Life Biosciences, a Boston longevity biotech co-founded by Harvard genetics professor David Sinclair, has locked down an $80 million Series D to push its partial epigenetic reprogramming work out of the lab and into human trials. The April 8 financing is slated to underwrite the company’s first-in-human ER-100 Phase 1 study in optic neuropathies and to move other programs across its platform along the pipeline.

Funding To Back Phase 1 Trial

The company described the round as fully subscribed and said the cash should keep operations running into the second half of 2027 while covering completion of the ER-100 trial.
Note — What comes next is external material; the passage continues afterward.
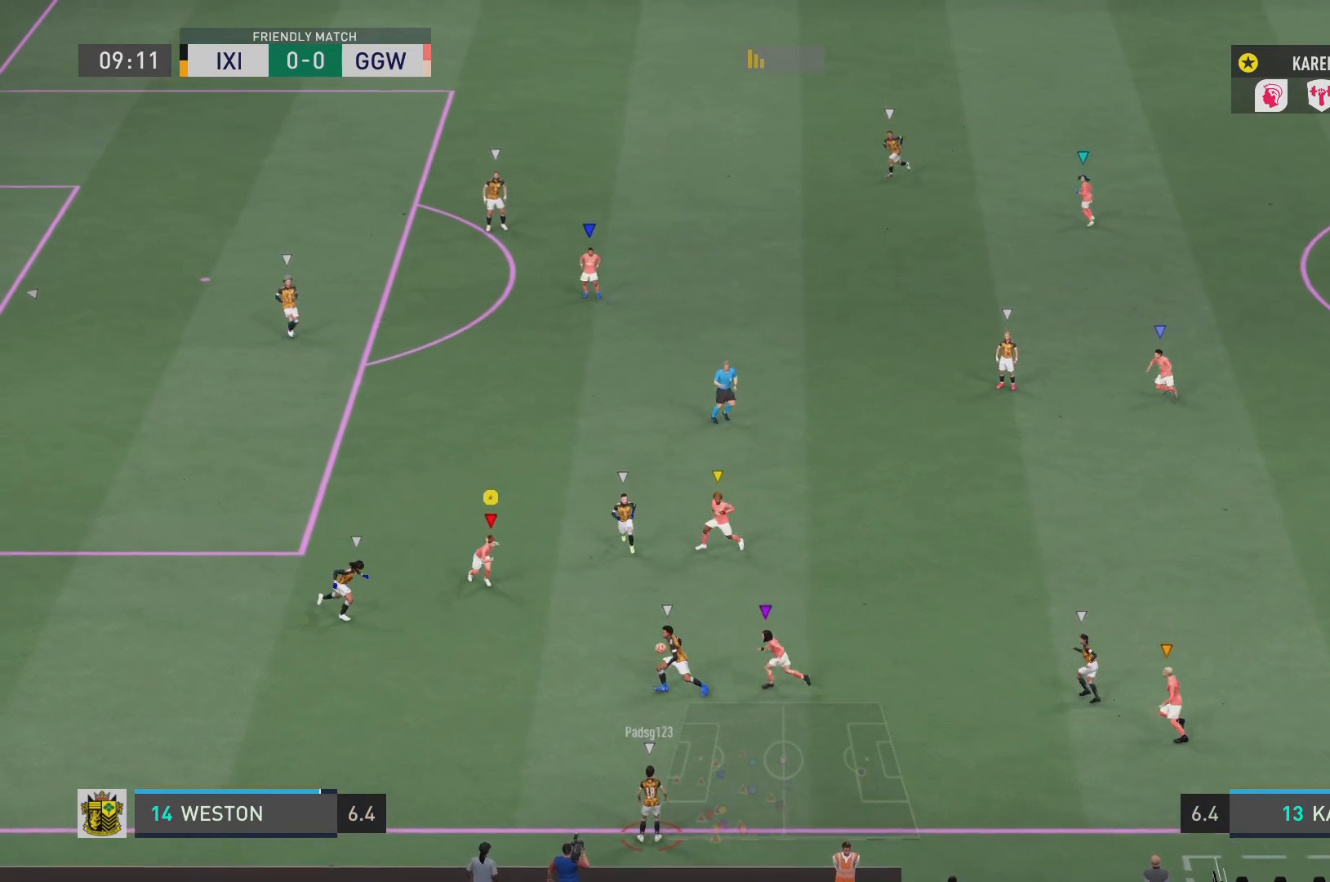
{"buttons": ["R2"], "left_stick": "down", "right_stick": "center", "events": [[50, "R2", "down"], [133, "left_stick", "down-right"], [383, "left_stick", "down"]]}
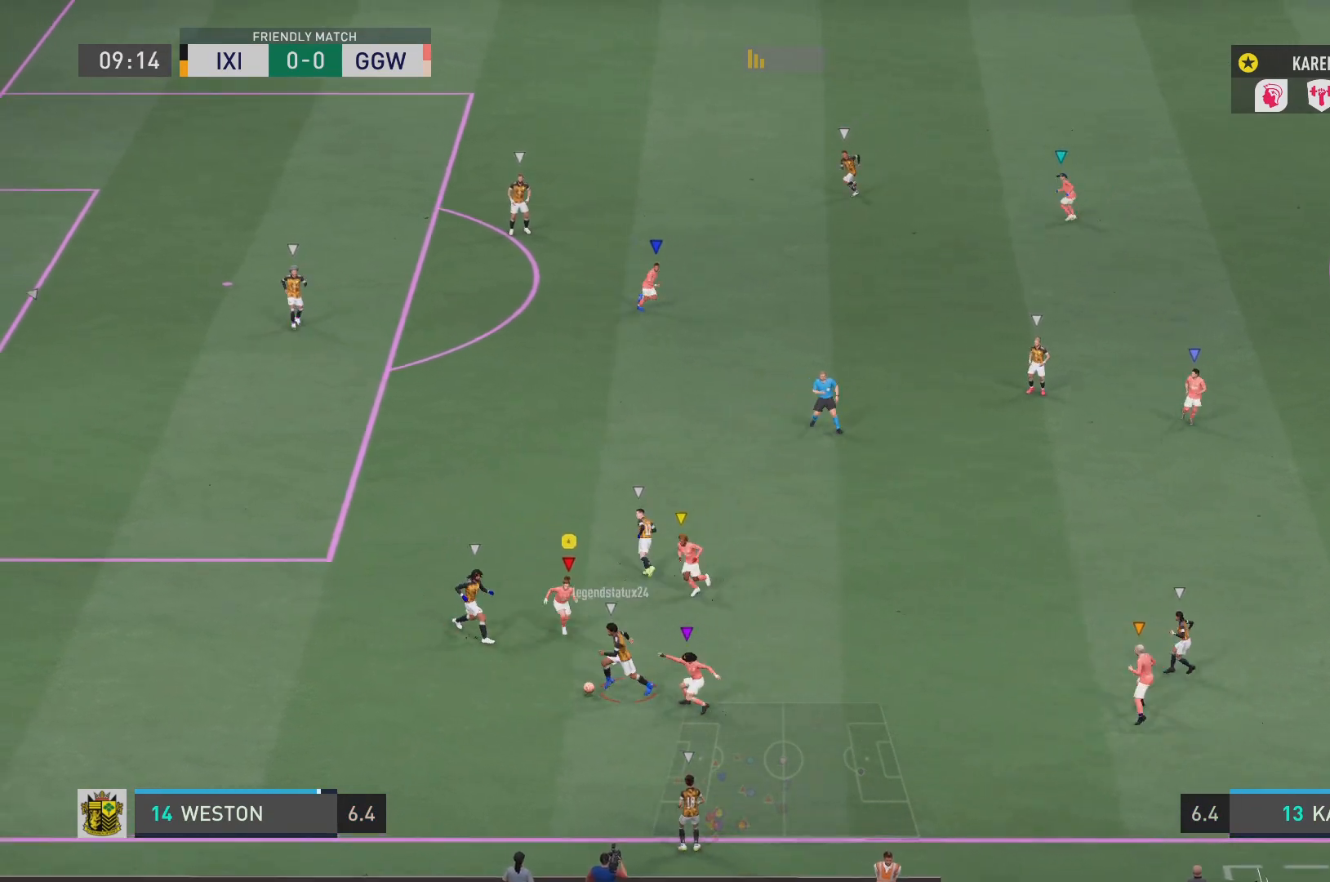
{"buttons": ["SQUARE", "R2"], "left_stick": "down-left", "right_stick": "center", "events": [[150, "left_stick", "down-left"], [450, "SQUARE", "down"]]}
The therapy uses partial epigenetic reprogramming with OCT4, SOX2 and KLF4 in an effort to rejuvenate retinal ganglion cells, according to Life Biosciences.

“We are encouraged by the strong participation in this financing, which reflects the growing interest in our platform,” Chief Executive Jerry McLaughlin said in a company statement, per Life Biosciences. The company said the new capital supports the recently launched Phase 1 trial along with its broader partial epigenetic reprogramming research programs.

From Lab To First-In-Human Tests

Life Biosciences licensed its reprogramming approach from Harvard and moved from animal studies toward human research after the FDA cleared its investigational new drug application for ER-100 in January, as reported by Fortune. That outlet noted the company is taking a staged route, starting with the eye as a focused test case before pursuing wider indications for partial epigenetic reprogramming.

Trial Details And Timeline

The Phase 1 study (NCT07290244) - registered on ClinicalTrials.gov - is designed to assess safety, tolerability and several measures of visual function in people with open-angle glaucoma and non-arteritic anterior ischemic optic neuropathy. Life Biosciences has cast the eye program as an organ-specific pilot for a platform it ultimately wants to apply to multiple age-related conditions.

What It Means For Boston

The raise is another sign that investor appetite for Boston life-sciences companies is perking up after a rocky 2025, when venture funding slowed and bigger but more disciplined deals began to return, according to reporting by The Boston Globe. Longevity science is still a high-risk, high-reward corner of the local cluster, and this financing could help keep Life Biosciences on track while it generates early human safety data.

The raise was first reported by Boston Business Journal, with additional detail provided in the company’s April 8 materials. As ER-100 moves through human testing, both investors and researchers will be watching those safety readouts and any early efficacy signals very closely.